> [Excerpted data]:

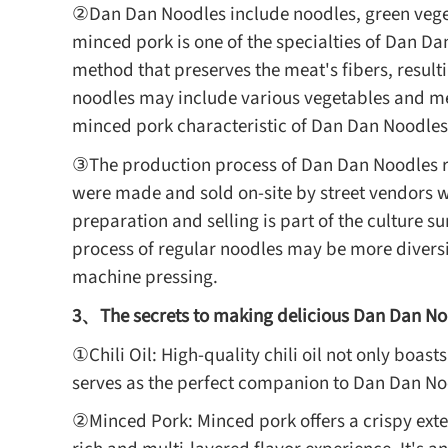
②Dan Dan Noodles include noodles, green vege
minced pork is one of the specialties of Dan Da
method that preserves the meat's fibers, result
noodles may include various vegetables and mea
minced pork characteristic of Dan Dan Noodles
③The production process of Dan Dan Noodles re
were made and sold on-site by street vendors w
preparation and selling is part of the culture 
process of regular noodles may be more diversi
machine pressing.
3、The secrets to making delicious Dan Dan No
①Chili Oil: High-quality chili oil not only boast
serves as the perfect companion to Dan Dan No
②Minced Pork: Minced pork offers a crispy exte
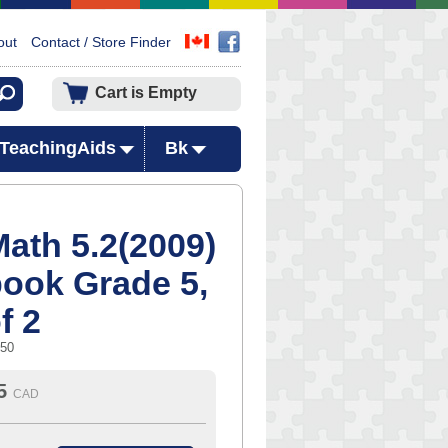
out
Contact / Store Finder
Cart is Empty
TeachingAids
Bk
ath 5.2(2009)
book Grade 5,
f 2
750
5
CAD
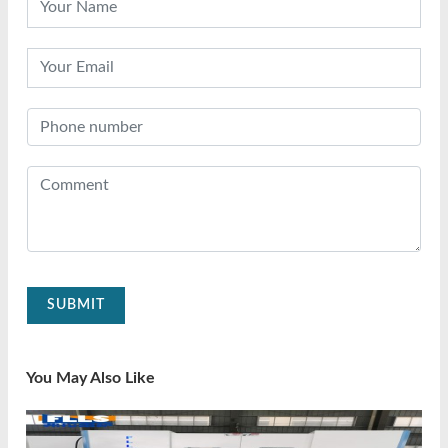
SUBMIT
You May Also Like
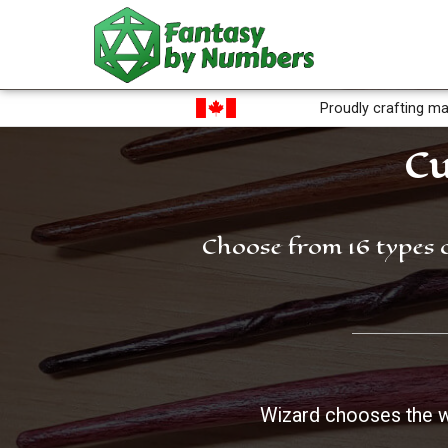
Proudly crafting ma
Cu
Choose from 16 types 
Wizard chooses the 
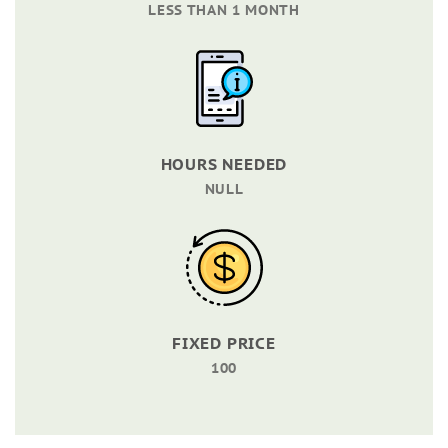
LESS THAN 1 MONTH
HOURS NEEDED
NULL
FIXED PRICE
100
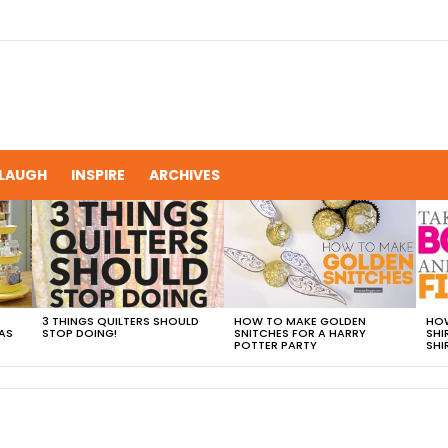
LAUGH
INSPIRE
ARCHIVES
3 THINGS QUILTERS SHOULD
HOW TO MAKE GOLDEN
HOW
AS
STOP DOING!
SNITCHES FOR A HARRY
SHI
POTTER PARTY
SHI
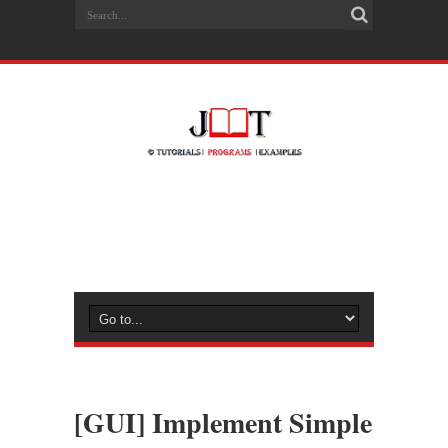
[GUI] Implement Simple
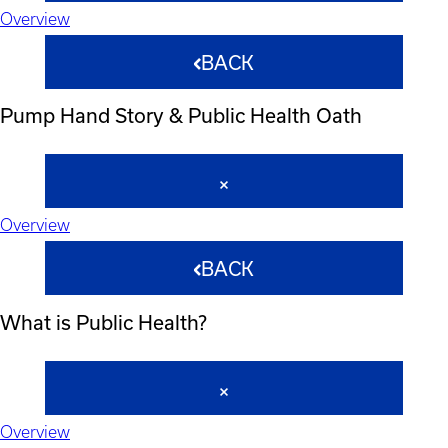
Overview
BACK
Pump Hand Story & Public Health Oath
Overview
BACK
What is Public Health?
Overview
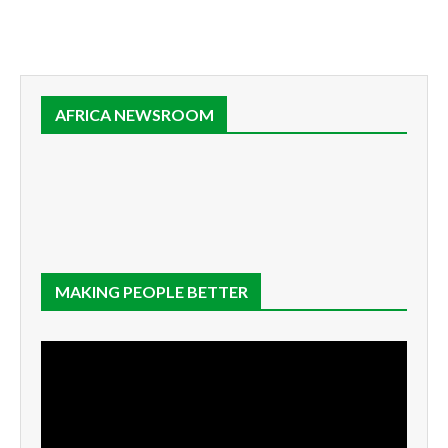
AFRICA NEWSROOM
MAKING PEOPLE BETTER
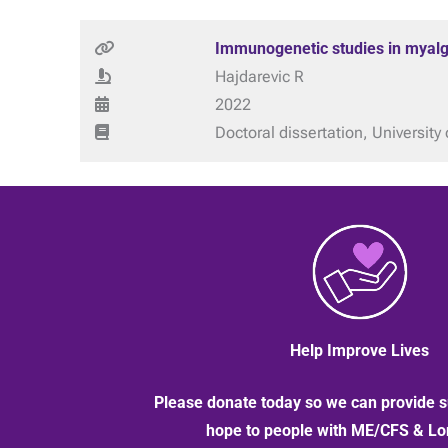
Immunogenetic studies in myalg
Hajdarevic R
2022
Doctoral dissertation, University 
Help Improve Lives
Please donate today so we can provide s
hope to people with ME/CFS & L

> [Directions]: Show all lines in the preceding material that have "include" in them.

> [Solution below]:
②Dan Dan Noodles include noodles, green vege
noodles may include various vegetables and mea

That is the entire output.